Najbardziej mnie zastanawia fakt możliwości nagrywania filmów i do tego jeszcze jakieś mikrofony... Przecież jest to LUSTRZANKA aparat co prawda dedykowany dla amatorów ale amatorów FOTOGRAFII a nie dla cioci Zosi co jej aparat jest wszystko mający ma tryliard Mpx nagra film a na koniec wyplecie kosz z wikliny:) zamiast tego wolałbym ruchomy ekran bo według mnie laiv view bez tego dużo traci
!!! Łączenie podwójnego wpisu !!!
i jeszcze jedno
jedyna słuszna marka istnieje i bez żadnych wątpliwości jest nią CANON:):):)

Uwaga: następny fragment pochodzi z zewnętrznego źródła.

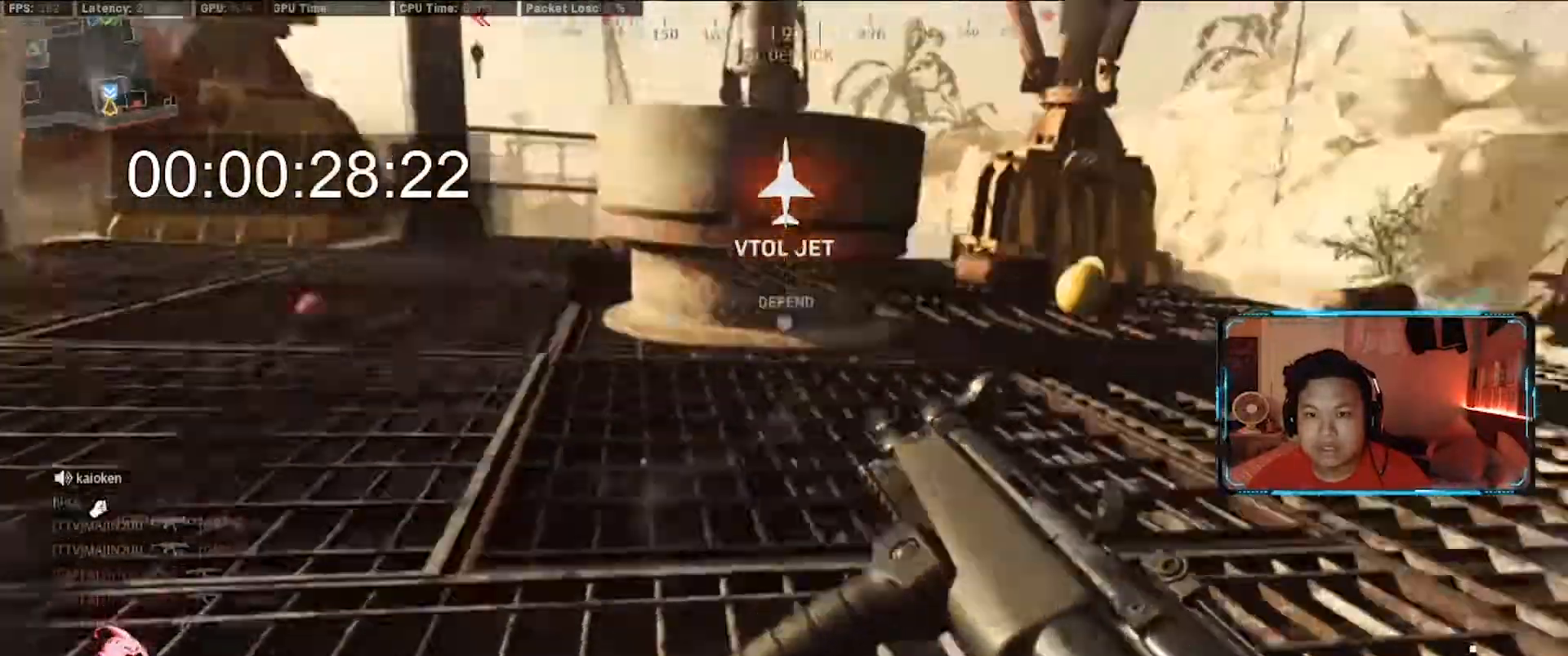
{"keys": ["w"], "mouse": [], "events": [[50, "c", "up"], [100, "w", "down"]]}
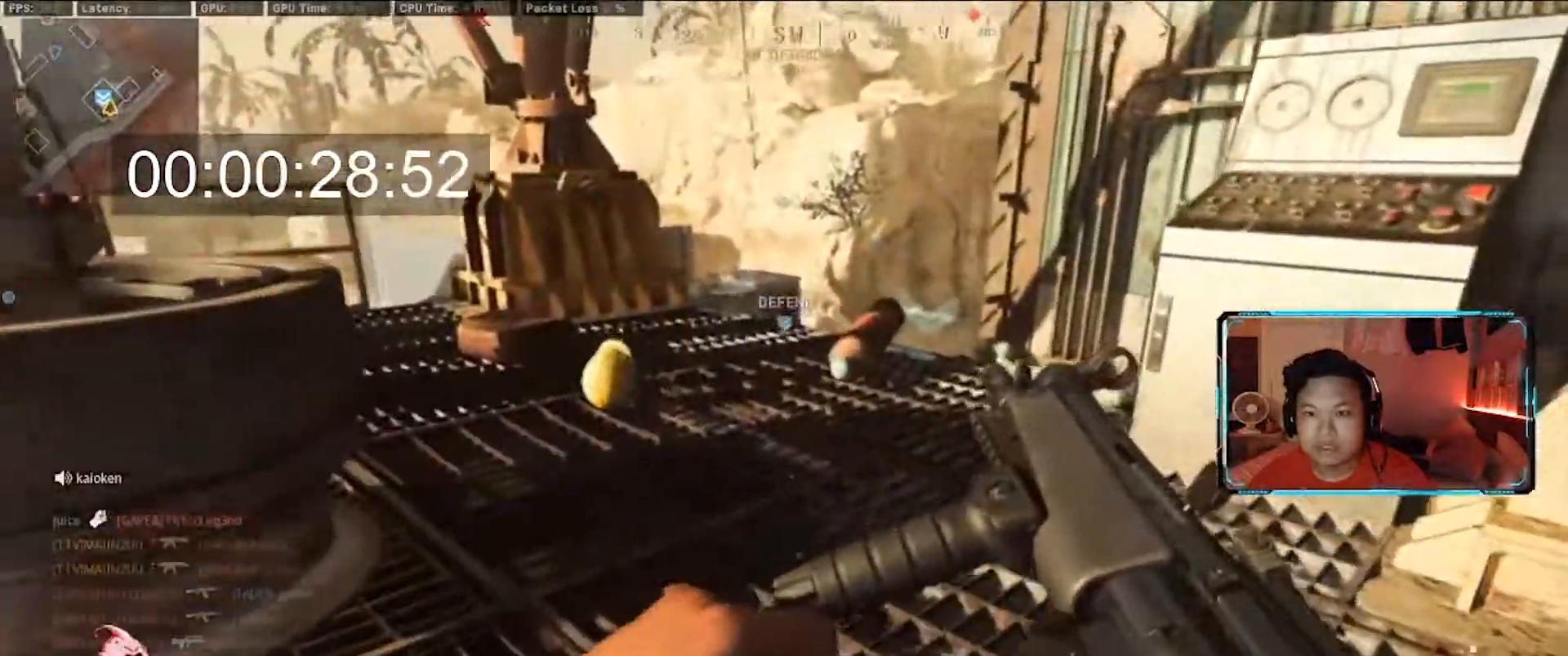
{"keys": ["a", "shift", "w"], "mouse": [], "events": [[383, "shift", "down"], [433, "a", "down"]]}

W absurd można obrócić wszystko. Jednak np. możliwość nagrywania filmów to bardzo przydatna sprawa. Ja noszę ze sobą często kompakta, którego tylko do nagrywania krótkich filmów używam. Zatem w lustrzance miło bym widział taką możliwość. A zwłaszcza na takim poziomie jak 550d.
Jak ktoś uważa, że to porażka, bo lustrzanka służy do robienia zdjęć, to nie musi filmować. To nie problem.
Ja np. nie używam podglądu GO. I nie narzekam, że mój aparat ma taką możliwość.